*** Opening Data to process ***
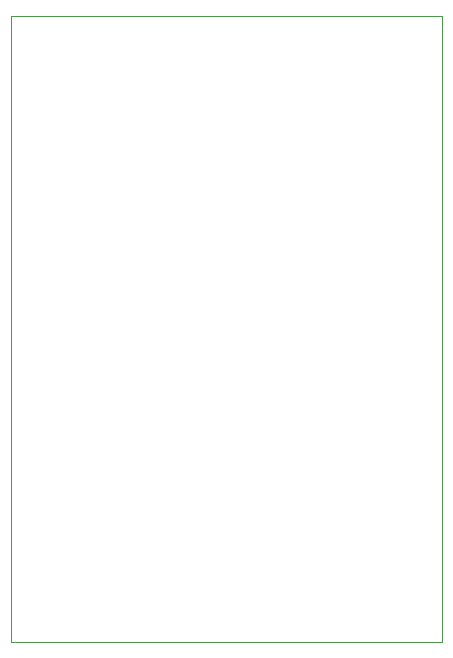
<source format=gbr>
%TF.GenerationSoftware,KiCad,Pcbnew,9.0.3*%
%TF.CreationDate,2025-08-22T09:44:06+02:00*%
%TF.ProjectId,kord,6b6f7264-2e6b-4696-9361-645f70636258,rev?*%
%TF.SameCoordinates,Original*%
%TF.FileFunction,Profile,NP*%
%FSLAX46Y46*%
G04 Gerber Fmt 4.6, Leading zero omitted, Abs format (unit mm)*
G04 Created by KiCad (PCBNEW 9.0.3) date 2025-08-22 09:44:06*
%MOMM*%
%LPD*%
G01*
G04 APERTURE LIST*
%TA.AperFunction,Profile*%
%ADD10C,0.050000*%
%TD*%
G04 APERTURE END LIST*
D10*
X136000000Y-57500000D02*
X172500000Y-57500000D01*
X172500000Y-110500000D01*
X136000000Y-110500000D01*
X136000000Y-57500000D01*
M02*

</source>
*** Closing Data to process ***
### Work order
Take every entry and repeat it verbatim, minus the pictures.

### Task response
<source format=gbr>
%TF.GenerationSoftware,KiCad,Pcbnew,9.0.3*%
%TF.CreationDate,2025-08-22T09:44:06+02:00*%
%TF.ProjectId,kord,6b6f7264-2e6b-4696-9361-645f70636258,rev?*%
%TF.SameCoordinates,Original*%
%TF.FileFunction,Profile,NP*%
%FSLAX46Y46*%
G04 Gerber Fmt 4.6, Leading zero omitted, Abs format (unit mm)*
G04 Created by KiCad (PCBNEW 9.0.3) date 2025-08-22 09:44:06*
%MOMM*%
%LPD*%
G01*
G04 APERTURE LIST*
%TA.AperFunction,Profile*%
%ADD10C,0.050000*%
%TD*%
G04 APERTURE END LIST*
D10*
X136000000Y-57500000D02*
X172500000Y-57500000D01*
X172500000Y-110500000D01*
X136000000Y-110500000D01*
X136000000Y-57500000D01*
M02*

</source>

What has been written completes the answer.